Of course, it’s a fair bet that much of what’s been piled up was originally made in China. And China’s own leaders are also struggling with how to dispose of their rubbish – especially as their favoured option, to build more incinerators, is often running into local opposition (see WiC48).
Perhaps it’s timely, then, that the world’s biggest sports shoe company is taking steps to recycle in the country.
Nike is now taking shoe donations at its flagship locations and factory stores in China, regardless of brand. The deal is that customers who donate a pair of old trainers (or sneakers, in US parlance) can get a discount on the next pair they buy. The discount is worth around $7 for a pair of Nikes, and $4 for non-Nike footwear.
The sportswear giant has been taking in old shoes in the US for 20 years now (recycling more than 25 million pairs to date) but this is the first time its ‘reuse-a-shoe’ programme has been introduced in the world’s most populous country.
The Oregon-based company says it couldn’t start the programme earlier since it had mainly distributed through stores it doesn’t directly manage. Now that it also has its own 43-store retail network, it’s run out of excuses not to recycle.

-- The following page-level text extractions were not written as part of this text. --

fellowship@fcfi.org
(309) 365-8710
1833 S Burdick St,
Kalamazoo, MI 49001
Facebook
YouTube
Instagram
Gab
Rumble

So far Nike China is just stockpiling the worn-out sneakers, but its programme in the US goes further. Shoes there are ground down, separated into their constituent parts (rubber, foam and fibre) and remade into playground surfaces – anything from running tracks to football pitches. Of course,that takes a lot of footwear – 75,000 pairs go into just one athletics track (though basketball courts need just 2,500).

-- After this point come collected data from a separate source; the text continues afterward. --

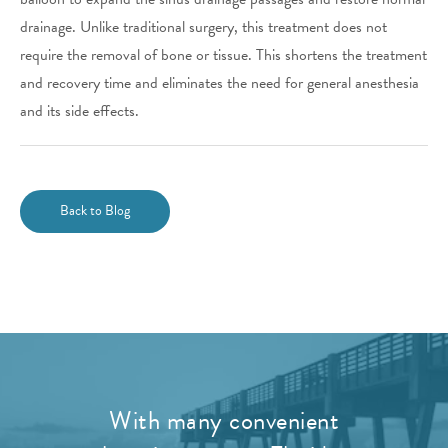
drainage. Unlike traditional surgery, this treatment does not
require the removal of bone or tissue. This shortens the treatment
and recovery time and eliminates the need for general anesthesia
and its side effects.
Back to Blog
With many convenient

The company hasn’t yet committed to building up the same system in China. “Nike China is currently calculating the number of old shoes it’s likely to receive,” says the Southern Metropolis Weekly, “but it has not decided how to dispose of the recycled shoes, because it does not have a domestic processing plant that can process them.”
It’s hard to estimate how far Nike can take the programme in China. That’s because the economics of building things like basketball courts out of old shoes have remained somewhat opaque. But it’s probably not a good sign that the one ‘sneaker playground’ Nike has managed to complete in China – at Beijing’s Dongdan Park – is estimated to have cost five times more than standard facilities elsewhere in the country.
Of course, there is a clear PR dimension to the ‘re-use-a-shoe’ campaign that won’t do Nike any harm.
Young people in China are yet to develop the green consciousness of many of their international peers. But most expect it to flower eventually. Policymakers are also concerned about obesity among the young, so revamped sporting facilities in Chinese cities could earn Nike official plaudits too.
That could be useful as the US shoemaker jostles with German archrival Adidas and local powerhouse Li Ning for market share. For now, no other major footwear firm is finding similar uses for its discarded products.